Dou-vos estes conselhos desinteressadamente, aplicando o meu método a um caso que me não interessa. Pessoalmente, os meus sonhos são de império e glória; não são sensuais de modo algum. Mas quero ser-vos útil, ainda que mais não seja, só para me arreliar, porque detesto o útil. Sou altruísta ao meu modo.

***

Proponho-me ensinar-lhes como trair o seu marido em imaginação.

Acreditem-me: só as criaturas ordinárias traem o marido realmente. O pudor é uma condição sine qua non de prazer sexual. O entregar-se a mais de um homem mata o pudor.

Concedo que a inferioridade feminina precisa de macho. Acho que, ao menos, se deve limitar a um macho só, dele, se disso precisar, centro de um círculo, de raio crescente, de machos imaginados.

A melhor ocasião para fazer isso é nos dias que antecedem os da menstruação.

Assim:

Imaginam o seu marido mais branco de corpo. Se imaginam bem, senti-lo-ão mais branco sobre si.

Retenham todo o gesto de sensualidade excessiva. Beijem o marido que lhes estiver em cima do corpo, e mudem com a imaginação o homem num olhar — lembrem quem lhes estiver em cima da alma.

A essência do prazer é o desdobramento. Abram a porta da janela ao Felino em vós.

Como trancasse o marido. Importa que o marido às vezes se zangue.
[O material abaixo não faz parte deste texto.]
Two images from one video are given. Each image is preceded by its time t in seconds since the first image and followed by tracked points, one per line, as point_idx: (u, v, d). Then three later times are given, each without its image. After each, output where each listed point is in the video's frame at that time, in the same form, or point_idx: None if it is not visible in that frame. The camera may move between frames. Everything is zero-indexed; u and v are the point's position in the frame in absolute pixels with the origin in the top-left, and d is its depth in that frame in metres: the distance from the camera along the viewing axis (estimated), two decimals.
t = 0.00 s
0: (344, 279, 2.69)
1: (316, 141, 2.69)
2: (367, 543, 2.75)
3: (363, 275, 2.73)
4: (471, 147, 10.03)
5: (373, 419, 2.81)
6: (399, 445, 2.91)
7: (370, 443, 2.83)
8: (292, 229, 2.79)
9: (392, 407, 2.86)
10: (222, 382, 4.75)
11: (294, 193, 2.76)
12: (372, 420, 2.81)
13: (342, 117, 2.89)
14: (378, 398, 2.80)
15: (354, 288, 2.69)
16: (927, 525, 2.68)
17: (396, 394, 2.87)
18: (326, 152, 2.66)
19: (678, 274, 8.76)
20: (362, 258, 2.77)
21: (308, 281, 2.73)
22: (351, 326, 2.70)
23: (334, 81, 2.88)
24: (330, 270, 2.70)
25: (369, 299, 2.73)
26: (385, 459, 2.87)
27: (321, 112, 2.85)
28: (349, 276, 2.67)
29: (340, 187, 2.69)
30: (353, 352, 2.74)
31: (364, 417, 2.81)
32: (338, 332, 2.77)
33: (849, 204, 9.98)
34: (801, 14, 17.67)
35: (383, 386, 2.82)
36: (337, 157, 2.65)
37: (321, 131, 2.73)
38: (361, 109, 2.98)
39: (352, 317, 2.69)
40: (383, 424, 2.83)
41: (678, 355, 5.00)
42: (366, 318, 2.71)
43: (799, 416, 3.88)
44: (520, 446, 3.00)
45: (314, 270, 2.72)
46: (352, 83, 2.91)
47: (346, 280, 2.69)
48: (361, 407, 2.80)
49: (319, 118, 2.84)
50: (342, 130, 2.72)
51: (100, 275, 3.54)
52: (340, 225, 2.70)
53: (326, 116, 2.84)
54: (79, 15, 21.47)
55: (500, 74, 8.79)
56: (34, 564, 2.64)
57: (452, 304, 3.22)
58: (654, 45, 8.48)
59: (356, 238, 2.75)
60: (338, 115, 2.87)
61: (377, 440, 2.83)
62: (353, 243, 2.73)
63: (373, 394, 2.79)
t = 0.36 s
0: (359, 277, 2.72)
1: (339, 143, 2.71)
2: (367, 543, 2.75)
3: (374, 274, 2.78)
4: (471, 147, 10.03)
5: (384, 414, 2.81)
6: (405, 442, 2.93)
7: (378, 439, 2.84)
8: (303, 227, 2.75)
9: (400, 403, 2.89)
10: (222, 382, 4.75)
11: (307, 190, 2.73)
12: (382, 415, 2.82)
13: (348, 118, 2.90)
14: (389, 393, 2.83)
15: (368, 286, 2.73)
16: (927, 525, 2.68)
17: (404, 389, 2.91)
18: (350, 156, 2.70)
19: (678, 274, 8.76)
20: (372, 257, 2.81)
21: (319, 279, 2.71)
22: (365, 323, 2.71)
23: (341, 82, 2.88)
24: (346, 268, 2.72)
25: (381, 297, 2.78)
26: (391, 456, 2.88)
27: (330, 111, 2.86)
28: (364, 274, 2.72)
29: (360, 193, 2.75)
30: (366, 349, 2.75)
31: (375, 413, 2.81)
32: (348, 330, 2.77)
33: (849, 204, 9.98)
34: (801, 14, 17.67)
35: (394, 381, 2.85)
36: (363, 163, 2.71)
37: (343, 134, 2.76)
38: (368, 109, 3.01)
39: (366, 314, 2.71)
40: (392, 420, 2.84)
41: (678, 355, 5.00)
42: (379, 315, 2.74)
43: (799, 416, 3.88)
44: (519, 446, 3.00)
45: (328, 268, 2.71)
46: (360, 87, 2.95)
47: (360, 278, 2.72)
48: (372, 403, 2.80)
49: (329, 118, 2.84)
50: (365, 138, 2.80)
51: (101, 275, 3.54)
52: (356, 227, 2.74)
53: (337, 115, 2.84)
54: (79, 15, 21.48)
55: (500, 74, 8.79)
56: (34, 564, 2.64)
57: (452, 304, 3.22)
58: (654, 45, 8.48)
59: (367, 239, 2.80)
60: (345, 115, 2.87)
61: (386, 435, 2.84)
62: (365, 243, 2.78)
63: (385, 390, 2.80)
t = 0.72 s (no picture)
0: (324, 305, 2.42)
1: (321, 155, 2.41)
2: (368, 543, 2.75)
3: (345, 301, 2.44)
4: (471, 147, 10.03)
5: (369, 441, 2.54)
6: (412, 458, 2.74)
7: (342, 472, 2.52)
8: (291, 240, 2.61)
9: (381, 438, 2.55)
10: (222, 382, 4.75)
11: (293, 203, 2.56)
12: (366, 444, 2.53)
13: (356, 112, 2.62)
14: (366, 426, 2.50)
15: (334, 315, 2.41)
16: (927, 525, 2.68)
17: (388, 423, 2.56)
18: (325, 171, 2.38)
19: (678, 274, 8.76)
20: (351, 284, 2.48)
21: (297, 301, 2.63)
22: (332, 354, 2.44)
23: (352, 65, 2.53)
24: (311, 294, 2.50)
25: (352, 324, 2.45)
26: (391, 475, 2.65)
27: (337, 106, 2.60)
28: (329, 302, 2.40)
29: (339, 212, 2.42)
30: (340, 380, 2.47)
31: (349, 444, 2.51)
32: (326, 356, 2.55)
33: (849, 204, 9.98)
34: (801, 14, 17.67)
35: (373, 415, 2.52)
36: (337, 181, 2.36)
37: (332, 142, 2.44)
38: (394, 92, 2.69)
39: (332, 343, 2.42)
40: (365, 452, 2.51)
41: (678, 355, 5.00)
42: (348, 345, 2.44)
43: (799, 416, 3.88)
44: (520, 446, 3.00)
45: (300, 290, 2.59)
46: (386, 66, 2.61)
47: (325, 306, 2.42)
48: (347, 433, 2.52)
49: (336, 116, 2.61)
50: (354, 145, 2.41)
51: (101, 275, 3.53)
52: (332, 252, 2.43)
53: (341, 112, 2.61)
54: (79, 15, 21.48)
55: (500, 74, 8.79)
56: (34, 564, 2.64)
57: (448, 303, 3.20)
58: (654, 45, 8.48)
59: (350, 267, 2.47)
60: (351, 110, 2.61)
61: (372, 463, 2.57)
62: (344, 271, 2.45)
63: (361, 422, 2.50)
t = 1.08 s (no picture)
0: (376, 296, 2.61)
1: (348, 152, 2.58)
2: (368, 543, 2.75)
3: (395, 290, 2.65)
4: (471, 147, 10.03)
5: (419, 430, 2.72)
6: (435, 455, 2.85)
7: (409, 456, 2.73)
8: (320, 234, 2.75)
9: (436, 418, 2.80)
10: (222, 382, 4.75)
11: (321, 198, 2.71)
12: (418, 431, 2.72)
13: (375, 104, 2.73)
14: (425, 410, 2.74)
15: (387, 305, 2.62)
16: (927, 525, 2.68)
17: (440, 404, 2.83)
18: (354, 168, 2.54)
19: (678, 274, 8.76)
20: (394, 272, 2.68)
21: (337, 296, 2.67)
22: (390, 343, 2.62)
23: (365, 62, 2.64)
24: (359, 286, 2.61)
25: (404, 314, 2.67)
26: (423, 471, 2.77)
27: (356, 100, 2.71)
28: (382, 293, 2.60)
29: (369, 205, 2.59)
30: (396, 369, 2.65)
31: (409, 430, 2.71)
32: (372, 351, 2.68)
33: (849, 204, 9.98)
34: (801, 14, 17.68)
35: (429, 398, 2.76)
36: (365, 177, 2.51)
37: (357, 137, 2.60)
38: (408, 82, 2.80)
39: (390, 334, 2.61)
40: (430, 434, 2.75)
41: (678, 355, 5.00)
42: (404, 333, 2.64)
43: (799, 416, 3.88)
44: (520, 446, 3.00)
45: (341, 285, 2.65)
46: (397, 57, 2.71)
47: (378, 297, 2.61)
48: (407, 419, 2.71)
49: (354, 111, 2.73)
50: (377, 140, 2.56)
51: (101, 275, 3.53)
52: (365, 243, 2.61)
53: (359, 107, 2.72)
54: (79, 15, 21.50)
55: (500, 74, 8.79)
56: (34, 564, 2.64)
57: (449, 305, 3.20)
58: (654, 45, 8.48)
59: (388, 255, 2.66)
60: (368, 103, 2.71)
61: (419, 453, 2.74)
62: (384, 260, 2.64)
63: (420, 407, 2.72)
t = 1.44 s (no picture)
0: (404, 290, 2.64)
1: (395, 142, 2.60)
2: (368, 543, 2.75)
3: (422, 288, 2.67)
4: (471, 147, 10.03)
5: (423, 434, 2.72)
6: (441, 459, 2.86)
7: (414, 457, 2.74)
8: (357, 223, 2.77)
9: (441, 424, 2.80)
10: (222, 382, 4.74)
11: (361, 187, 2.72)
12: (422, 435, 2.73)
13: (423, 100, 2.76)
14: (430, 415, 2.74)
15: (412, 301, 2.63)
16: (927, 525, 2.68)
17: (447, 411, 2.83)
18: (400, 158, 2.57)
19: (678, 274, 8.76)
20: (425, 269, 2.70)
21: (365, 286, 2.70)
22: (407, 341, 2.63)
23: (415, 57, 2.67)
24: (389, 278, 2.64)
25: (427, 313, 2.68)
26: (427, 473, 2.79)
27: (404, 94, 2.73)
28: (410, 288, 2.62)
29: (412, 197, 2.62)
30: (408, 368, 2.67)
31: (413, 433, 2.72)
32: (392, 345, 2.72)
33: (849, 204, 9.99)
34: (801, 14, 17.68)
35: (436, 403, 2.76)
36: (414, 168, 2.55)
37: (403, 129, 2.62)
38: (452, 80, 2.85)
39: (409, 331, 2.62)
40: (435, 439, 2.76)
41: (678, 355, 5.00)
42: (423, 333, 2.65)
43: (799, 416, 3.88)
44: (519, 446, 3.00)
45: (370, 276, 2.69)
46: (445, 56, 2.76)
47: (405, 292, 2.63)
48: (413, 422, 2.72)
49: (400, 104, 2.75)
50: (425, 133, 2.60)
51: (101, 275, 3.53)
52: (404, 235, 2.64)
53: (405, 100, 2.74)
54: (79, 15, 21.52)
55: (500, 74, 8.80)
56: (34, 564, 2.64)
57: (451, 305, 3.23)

O essencial é começar a sentir a atração pelas coisas que repugnam, não perdendo a disciplina exterior.

A maior indisciplina interior junta à máxima disciplina exterior compõe a perfeita sensualidade. Cada gesto que realiza um sonho ou um desejo, irrealiza-o realmente.

A substituição não é tão difícil como julgam. Chamo substituição à prática que consiste em imaginar-se a gozar com um homem A quando se está copulando com um homem B.

***

Minhas queridas discípulas, desejo-lhes, com um fiel cumprimento dos meus conselhos, inúmeras e desdobradas volúpias com o, não nos actos do, animal macho a que a Igreja ou o Estado as tiver atado pelo ventre e pelo apelido.

É fincando os pés no solo que a ave desprende o voo. Que esta imagem, minhas filhas, vos seja a perpétua lembrança do único mandamento espiritual.

Ser uma cocotte, cheia de todos os modos de vícios, sem trair o marido, nem sequer com um olhar — a volúpia disto, se souberdes consegui-lo.

Ser cocotte para dentro, trair o marido para dentro, está-lo traindo nos abraços que lhe dais, não ser para ele o sentido do beijo que lhe dais — oh mulheres superiores, ó minhas misteriosas Cerebrais — a volúpia é isso.

Por que não aconselho eu isto aos homens também? Porque o Homem é outra espécie de ente. Se é inferior, recomendo-lhe que use de quantas mulheres puder: faça isso e sirva-se do meu desprezo quando. E o homem superior não tem necessidade de nenhuma mulher. Não precisa de posse sexual para a sua volúpia. Ora a mulher, mesmo superior, não aceita isto: a mulher é essencialmente sexual.

Declaração de Diferença

As coisas do estado e da cidade não têm mão sobre nós. Nada nos importa que os ministros e os áulicos façam falsa gerência das coisas da nação. Tudo isso se passa lá fora, como a lama nos dias de chuva. Nada temos com isso, que tenha que ver ao mesmo tempo connosco.

Semelhantemente nos não interessam as grandes convulsões, como a guerra e as crises dos países. Enquanto não entram por nossa casa, nada nos importa a que portas batam. Isto, que parece que se apoia num grande desprezo pelos outros, realmente tem apenas por base o nosso apreço cético por nós próprios.

Não somos bondosos nem caritativos — não porque sejamos o contrário, mas porque não somos nem uma coisa, nem a outra. A bondade é a delicadeza das almas grosseiras. Tem para nós o interesse de um episódio passado em outras almas, e com outras formas de pensar. Observamos, e nem aprovamos, nem deixamos de aprovar. O nosso mister é não ser nada.